Circuit design data:
•••••

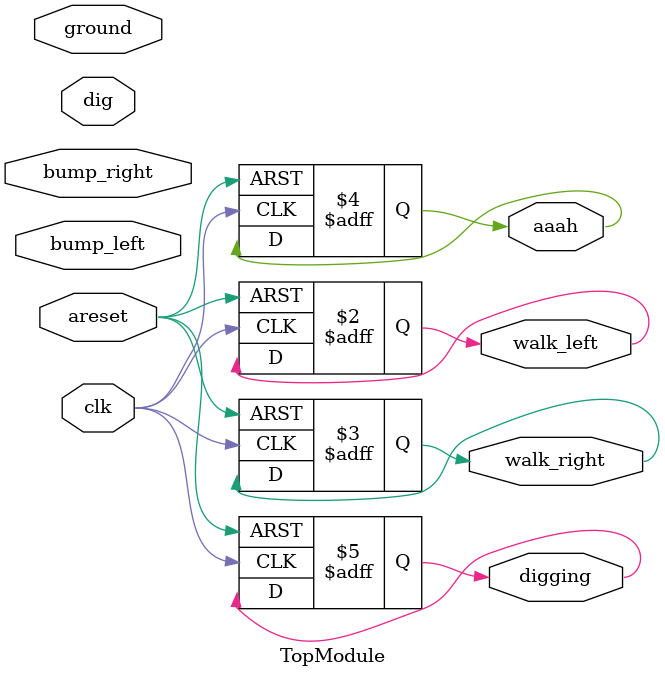
<source format=sv>

module TopModule (
  input clk,
  input areset,
  input bump_left,
  input bump_right,
  input ground,
  input dig,
  output walk_left,
  output walk_right,
  output aaah,
  output digging
);
always @(posedge clk or posedge areset) begin
    if (areset) begin
        walk_left <= 1'b1;
        walk_right <= 1'b0;
        aaah <= 1'b0;
        digging <= 1'b0;
    end else begin
        // Default assignments (to avoid latches)
        walk_left <= walk_left;
        walk_right <= walk_right;
        aaah <= aaah;
        digging <= digging;
    end
end

endmodule

</source>
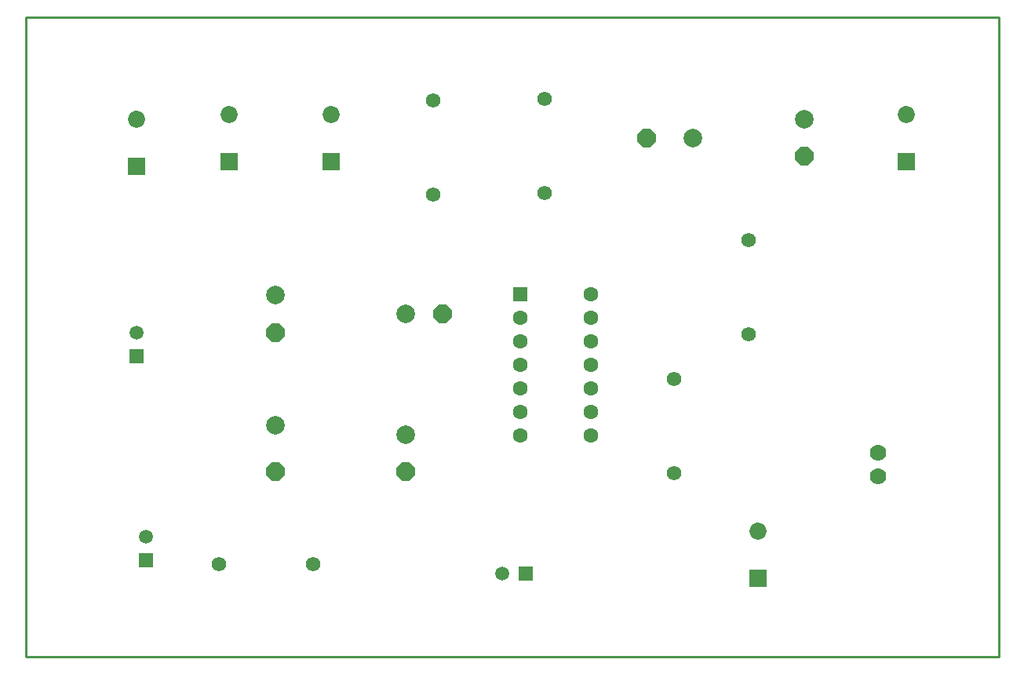
<source format=gtl>
G04 Layer_Physical_Order=1*
G04 Layer_Color=255*
%FSLAX44Y44*%
%MOMM*%
G71*
G01*
G75*
%ADD10C,2.0000*%
%ADD11P,2.1648X8X22.5*%
%ADD12C,1.5748*%
%ADD13C,1.6000*%
%ADD14C,1.6000*%
%ADD15R,1.6000X1.6000*%
%ADD16P,2.1648X8X112.5*%
%ADD17C,1.5000*%
%ADD18R,1.5000X1.5000*%
%ADD19C,1.8500*%
%ADD20R,1.8500X1.8500*%
%ADD21R,1.5000X1.5000*%
%ADD22C,1.7780*%
%ADD23C,0.2540*%
D10*
X720000Y460000D02*
D03*
X270000Y290000D02*
D03*
Y150000D02*
D03*
X410000Y270000D02*
D03*
X840000Y480000D02*
D03*
X410001Y140000D02*
D03*
D11*
X670000Y460000D02*
D03*
X450000Y270000D02*
D03*
D12*
X560000Y400000D02*
D03*
Y501600D02*
D03*
X310000Y-0D02*
D03*
X208400D02*
D03*
X700000Y98400D02*
D03*
Y200000D02*
D03*
X440000Y398400D02*
D03*
Y500000D02*
D03*
X780000Y350000D02*
D03*
Y248400D02*
D03*
D13*
X610000Y139200D02*
D03*
Y164600D02*
D03*
Y190000D02*
D03*
Y215400D02*
D03*
Y240800D02*
D03*
Y266200D02*
D03*
Y291600D02*
D03*
D14*
X533800Y139200D02*
D03*
Y164600D02*
D03*
Y190000D02*
D03*
Y215400D02*
D03*
Y240800D02*
D03*
Y266200D02*
D03*
D15*
Y291600D02*
D03*
D16*
X270000Y250000D02*
D03*
Y100000D02*
D03*
X840000Y440000D02*
D03*
X410001Y100000D02*
D03*
D17*
X514600Y-10000D02*
D03*
X130000Y30000D02*
D03*
X120000Y250000D02*
D03*
D18*
X540000Y-10000D02*
D03*
D19*
X790000Y35400D02*
D03*
X120000Y480000D02*
D03*
X220000Y485400D02*
D03*
X330000D02*
D03*
X950000Y485400D02*
D03*
D20*
X790000Y-15400D02*
D03*
X120000Y429200D02*
D03*
X220000Y434600D02*
D03*
X330000D02*
D03*
X950000Y434600D02*
D03*
D21*
X130000Y4600D02*
D03*
X120000Y224600D02*
D03*
D22*
X920000Y94600D02*
D03*
Y120000D02*
D03*
D23*
X1050000Y-100000D02*
Y590000D01*
X0D02*
X1050000D01*
X0Y-100000D02*
X1050000D01*
X0D02*
Y590000D01*
M02*

</source>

•••••

## Aim of the exercise
Copy each line above where the string "begin" occurs.

## Solution for this task
always @(posedge clk or posedge areset) begin
    if (areset) begin
    end else begin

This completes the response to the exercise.